O que eu queria agora é que ela passasse por aqui pra ler aquilo em que me tornei no discurso ordenado que crio, também por causa dela. Que ela soubesse daquilo que não pude dizer nesses doze anos de vontade e resistência, mas sobretudo de afeto - um estranho diverso, como outro não vivi nem vou viver. Doze anos: nasceram os filhos, passaram homens, fantasmas, monstros, memórias, alegrias e versos de toda natureza, ela ali sentada, eu ali náufraga e nua em desmesura, desespero, descoberta, desvio, amor, e ela ali sentada, presente.
Hoje vou embora como a criança que larga devagarim a mão do pai e anda adiante no equilíbrio precário e desde então o mesmo que vai manter o umbigo longe do chão, dizendo com olhões brilhantes e frio na barriga: ó, eu posso ir sozinha.
Quero dizer-lhe que sou, embora ainda não saiba direito o que isso quer dizer.
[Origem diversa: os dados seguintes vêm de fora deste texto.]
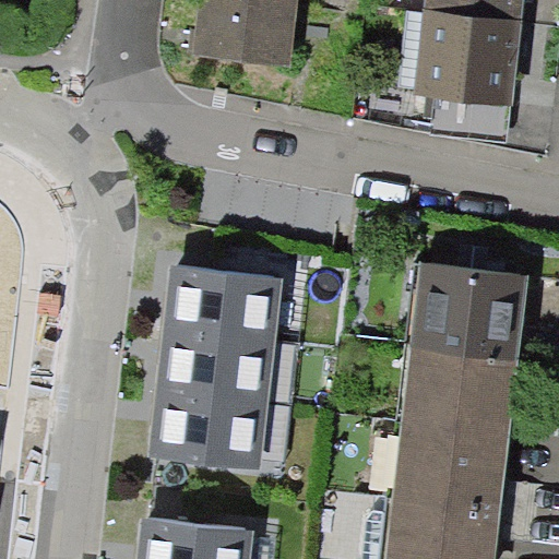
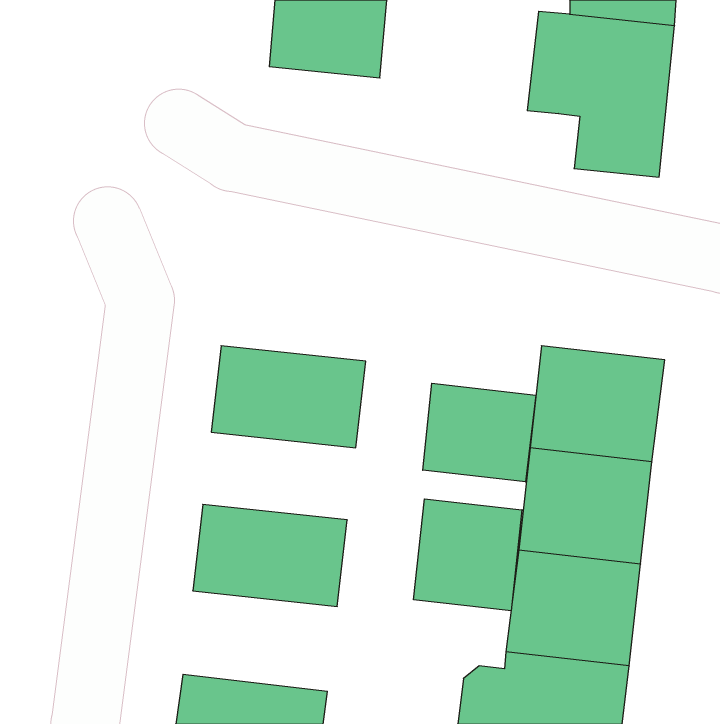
building: none -> [423,383,536,482]
building: [159,333,277,401] -> none
building: none -> [414,499,522,611]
Quero que saiba que tenho quem por mim, e isso é a melhor das felicidades, bênção que mereço, flor à qual me dedico, casa e devir que construo.
Quero sobretudo que ela saiba que foi ela quem me mostrou os lápis de cor, muitos mais que os poucos que eu tinha, para que eu possa então desenhar e colorir com medo, carinho e solidão os caminhos, os redemoinhos todos.